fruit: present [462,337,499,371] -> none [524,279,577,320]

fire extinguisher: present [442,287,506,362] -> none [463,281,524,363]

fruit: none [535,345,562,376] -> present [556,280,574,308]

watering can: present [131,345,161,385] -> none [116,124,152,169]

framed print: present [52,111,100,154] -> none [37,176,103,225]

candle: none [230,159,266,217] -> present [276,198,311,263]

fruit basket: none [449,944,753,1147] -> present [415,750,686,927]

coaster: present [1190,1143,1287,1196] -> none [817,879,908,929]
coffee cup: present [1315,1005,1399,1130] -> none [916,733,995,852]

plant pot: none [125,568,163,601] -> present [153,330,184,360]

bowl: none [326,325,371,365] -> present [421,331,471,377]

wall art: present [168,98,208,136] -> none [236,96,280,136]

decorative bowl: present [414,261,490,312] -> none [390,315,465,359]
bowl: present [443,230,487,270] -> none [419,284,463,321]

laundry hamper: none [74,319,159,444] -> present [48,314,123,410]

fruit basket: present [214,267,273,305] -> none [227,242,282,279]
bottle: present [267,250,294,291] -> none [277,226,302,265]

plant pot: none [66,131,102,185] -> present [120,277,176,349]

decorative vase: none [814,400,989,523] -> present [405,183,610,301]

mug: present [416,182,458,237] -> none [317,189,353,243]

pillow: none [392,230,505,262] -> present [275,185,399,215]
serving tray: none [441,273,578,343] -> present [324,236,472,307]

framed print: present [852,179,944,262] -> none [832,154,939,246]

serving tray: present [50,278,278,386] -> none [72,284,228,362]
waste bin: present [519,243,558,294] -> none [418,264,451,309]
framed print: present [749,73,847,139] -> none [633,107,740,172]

+--

* Your assignment *
Beginning with the first line of the records above, reproduce each line exactly, ending at the line that contains "serving tray: present", and leave out everything else.

* Solution to this problem *
fruit: present [462,337,499,371] -> none [524,279,577,320]

fire extinguisher: present [442,287,506,362] -> none [463,281,524,363]

fruit: none [535,345,562,376] -> present [556,280,574,308]

watering can: present [131,345,161,385] -> none [116,124,152,169]

framed print: present [52,111,100,154] -> none [37,176,103,225]

candle: none [230,159,266,217] -> present [276,198,311,263]

fruit basket: none [449,944,753,1147] -> present [415,750,686,927]

coaster: present [1190,1143,1287,1196] -> none [817,879,908,929]
coffee cup: present [1315,1005,1399,1130] -> none [916,733,995,852]

plant pot: none [125,568,163,601] -> present [153,330,184,360]

bowl: none [326,325,371,365] -> present [421,331,471,377]

wall art: present [168,98,208,136] -> none [236,96,280,136]

decorative bowl: present [414,261,490,312] -> none [390,315,465,359]
bowl: present [443,230,487,270] -> none [419,284,463,321]

laundry hamper: none [74,319,159,444] -> present [48,314,123,410]

fruit basket: present [214,267,273,305] -> none [227,242,282,279]
bottle: present [267,250,294,291] -> none [277,226,302,265]

plant pot: none [66,131,102,185] -> present [120,277,176,349]

decorative vase: none [814,400,989,523] -> present [405,183,610,301]

mug: present [416,182,458,237] -> none [317,189,353,243]

pillow: none [392,230,505,262] -> present [275,185,399,215]
serving tray: none [441,273,578,343] -> present [324,236,472,307]

framed print: present [852,179,944,262] -> none [832,154,939,246]

serving tray: present [50,278,278,386] -> none [72,284,228,362]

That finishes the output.